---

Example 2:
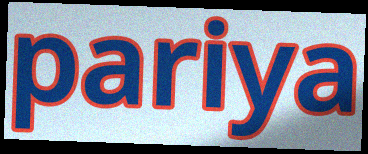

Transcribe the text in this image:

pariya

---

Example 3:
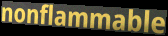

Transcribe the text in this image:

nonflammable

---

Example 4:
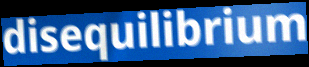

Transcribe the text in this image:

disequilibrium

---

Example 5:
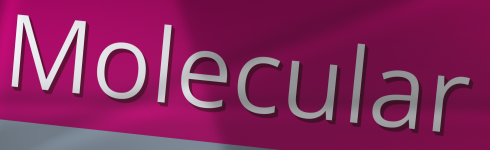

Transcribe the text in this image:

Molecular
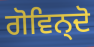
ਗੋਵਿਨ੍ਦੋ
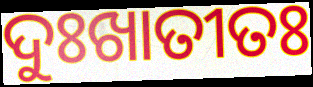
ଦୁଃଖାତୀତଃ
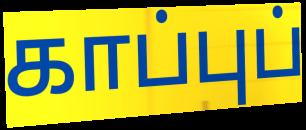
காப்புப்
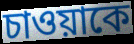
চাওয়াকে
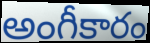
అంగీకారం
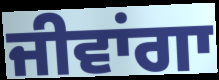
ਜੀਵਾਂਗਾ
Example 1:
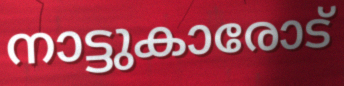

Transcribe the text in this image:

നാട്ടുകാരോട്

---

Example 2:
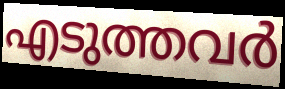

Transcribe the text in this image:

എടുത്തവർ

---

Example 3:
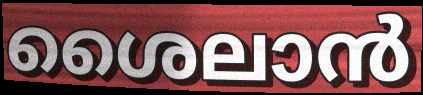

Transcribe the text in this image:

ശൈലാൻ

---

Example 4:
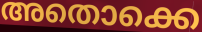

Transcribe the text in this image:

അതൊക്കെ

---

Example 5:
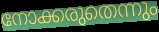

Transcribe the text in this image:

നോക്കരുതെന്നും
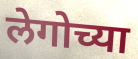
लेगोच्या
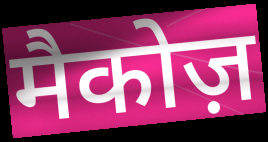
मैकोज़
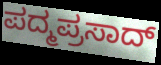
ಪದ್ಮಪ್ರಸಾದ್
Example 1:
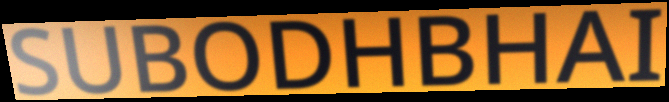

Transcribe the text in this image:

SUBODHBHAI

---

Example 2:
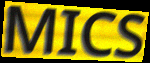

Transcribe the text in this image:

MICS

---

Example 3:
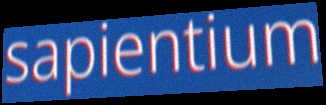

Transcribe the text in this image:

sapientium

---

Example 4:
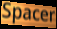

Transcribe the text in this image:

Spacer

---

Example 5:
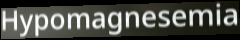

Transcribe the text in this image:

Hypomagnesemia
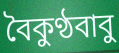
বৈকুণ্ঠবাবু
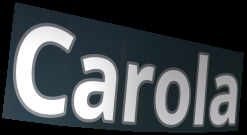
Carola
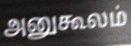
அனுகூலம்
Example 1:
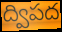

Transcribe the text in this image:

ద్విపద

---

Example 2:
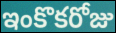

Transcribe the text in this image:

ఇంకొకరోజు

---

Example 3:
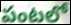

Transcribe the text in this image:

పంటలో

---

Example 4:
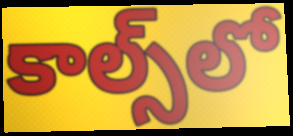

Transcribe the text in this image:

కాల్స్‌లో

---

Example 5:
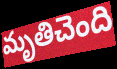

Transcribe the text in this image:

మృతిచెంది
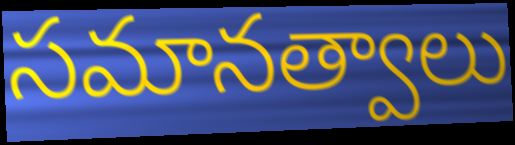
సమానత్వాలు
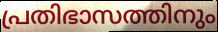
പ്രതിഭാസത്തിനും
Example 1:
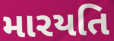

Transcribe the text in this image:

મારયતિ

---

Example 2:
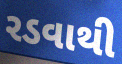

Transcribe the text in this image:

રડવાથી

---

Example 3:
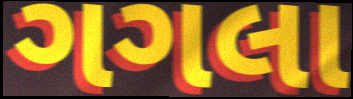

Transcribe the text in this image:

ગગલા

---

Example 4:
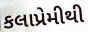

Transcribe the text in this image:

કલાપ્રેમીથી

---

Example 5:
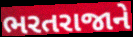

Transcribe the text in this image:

== Your objective ==
The listing above is to be written out again exactly, with its pictures omitted.

== Response area ==
---

Example 2:

Transcribe the text in this image:

pariya

---

Example 3:

Transcribe the text in this image:

nonflammable

---

Example 4:

Transcribe the text in this image:

disequilibrium

---

Example 5:

Transcribe the text in this image:

Molecular
ਗੋਵਿਨ੍ਦੋ
ଦୁଃଖାତୀତଃ
காப்புப்
চাওয়াকে
అంగీకారం
ਜੀਵਾਂਗਾ
Example 1:

Transcribe the text in this image:

നാട്ടുകാരോട്

---

Example 2:

Transcribe the text in this image:

എടുത്തവർ

---

Example 3:

Transcribe the text in this image:

ശൈലാൻ

---

Example 4:

Transcribe the text in this image:

അതൊക്കെ

---

Example 5:

Transcribe the text in this image:

നോക്കരുതെന്നും
लेगोच्या
मैकोज़
ಪದ್ಮಪ್ರಸಾದ್
Example 1:

Transcribe the text in this image:

SUBODHBHAI

---

Example 2:

Transcribe the text in this image:

MICS

---

Example 3:

Transcribe the text in this image:

sapientium

---

Example 4:

Transcribe the text in this image:

Spacer

---

Example 5:

Transcribe the text in this image:

Hypomagnesemia
বৈকুণ্ঠবাবু
Carola
அனுகூலம்
Example 1:

Transcribe the text in this image:

ద్విపద

---

Example 2:

Transcribe the text in this image:

ఇంకొకరోజు

---

Example 3:

Transcribe the text in this image:

పంటలో

---

Example 4:

Transcribe the text in this image:

కాల్స్‌లో

---

Example 5:

Transcribe the text in this image:

మృతిచెంది
సమానత్వాలు
പ്രതിഭാസത്തിനും
Example 1:

Transcribe the text in this image:

મારયતિ

---

Example 2:

Transcribe the text in this image:

રડવાથી

---

Example 3:

Transcribe the text in this image:

ગગલા

---

Example 4:

Transcribe the text in this image:

કલાપ્રેમીથી

---

Example 5:

Transcribe the text in this image:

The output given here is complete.